Do you really need a pressure pot or a vacuum chamber to cast?
That would depend on alot of different factors. What are you trying to make? How much detail is involved? Will a few air bubbles bother you? How picky are you?
The vacuum chamber is used primarily to ensure a good mold. It works on the premise of vacuuming out all the air. Vacuum chambers are an expensive method. The best method, but expensive. A pressure pot works by pressuring up. You essentially compress the air molecules so that they are so small they cannot be seen. This is the method I use. I am quite picky and this method works exceedling well in my opinion.
Before I got a pressure pot, I did make some molds that were quite detailed. But that required a lot of work. I had to use a silicone with a long pot life. I would lift and drop the molds on the table from a few inches up. I would take needles and use them to poke the silicone into tight crevices. I would use my exacto knife and lightly drag it through the silicone after it was poured to break up air bubbles. And by doing all these things, I was able to make some very good non pressurized molds. But I couldnt do any real casting with clear resins. They always had air bubbles no matter what and it bugged me.
The pressure pot helps give me for the most part a very good cast. There is always 1 or 2 casts that dont turn out. Roboid was made with pressurized molds and casts. The pressure pot helps to give good clear casts and it also helps to PUSH the silicone into very tight spaces that simple gravity can't.

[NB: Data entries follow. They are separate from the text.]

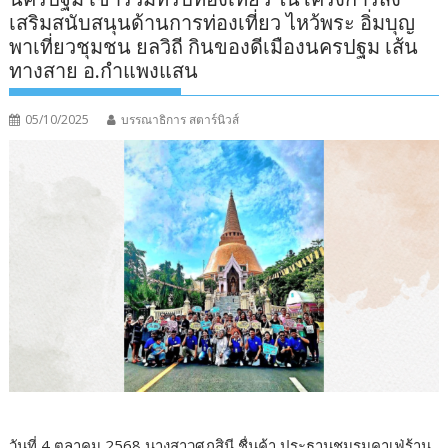
เสริมสนับสนุนด้านการท่องเที่ยว ไหว้พระ อิ่มบุญ
พาเที่ยวชุมชน ยลวิถี กินของดีเมืองนครปฐม เส้น
ทางสาย อ.กำแพงแสน
05/10/2025
บรรณาธิการ สตาร์นิวส์
วันที่ 4 ตุลาคม 2568 นางสาวศุภสินี ชื่นค้า ประธานชมรมคาเฟ่ร้าน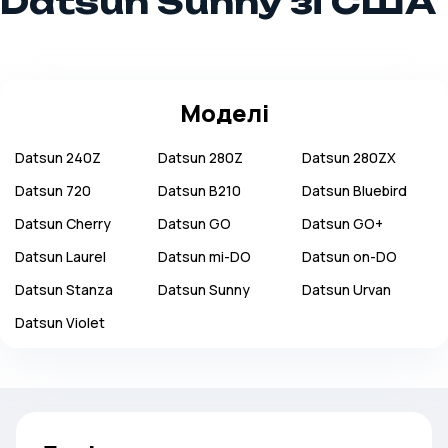
Datsun Sunny зі США
Моделі
Datsun
240Z
Datsun
280Z
Datsun
280ZX
Datsun
720
Datsun
B210
Datsun
Bluebird
Datsun
Cherry
Datsun
GO
Datsun
GO+
Datsun
Laurel
Datsun
mi-DO
Datsun
on-DO
Datsun
Stanza
Datsun
Sunny
Datsun
Urvan
Datsun
Violet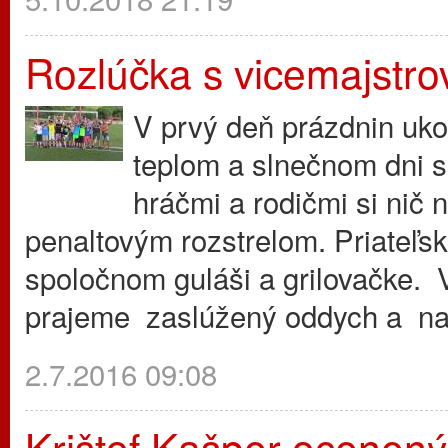
Rozlúčka s vicemajstr
V prvý deň prázdnin ukon
teplom a slnečnom dni s
hráčmi a rodičmi si nič 
penaltovým rozstrelom. Priateľskú
spoločnom guláši a grilovačke.
prajeme zaslúžený oddych a nač
2.7.2016 09:08
Krištof Kašper ocene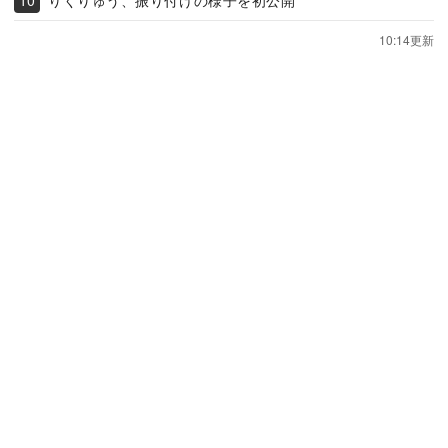
10:14更新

First and foremost, your mold is only going to be as good as the effort you put into it. Pouring the silicone is the easy part. Setting up the piece to be cast is where it makes or breaks you. Its always a pain for me to make a mold, because I want a good cast. So I take my time. I use a knife to push the clay in and around the piece to be cast. I use light brushes to clean it before making the mold. A friend gave me a halogen magnifying lamp which really helps. But it generally takes me quiet a few hours to prep a piece.
I am making clear Membros weapons for my chess set. These are the molds for them. I like to drill my own holes but decided this time not to. The Hydralaser has a small hole where the hydrapipe fits in. If you zoom in you can see that the pressure pushes the silicone into this hole. Its in the right side of the left half of the mold. Without a pressure pot, Roboid would not have been possible. The clear chest canopy was made using a pressure pot. This gave me an almost perfect mold that even replicated the threads so it could be screwed together.
Do you need a pressure pot? Again it depends upon what you are casting. But for clear resins, better molds and better casts. I would recommend using one. You dont however necessarily need a vacuum chamber. The cost/quality ratio is too high for virtually the same quality product.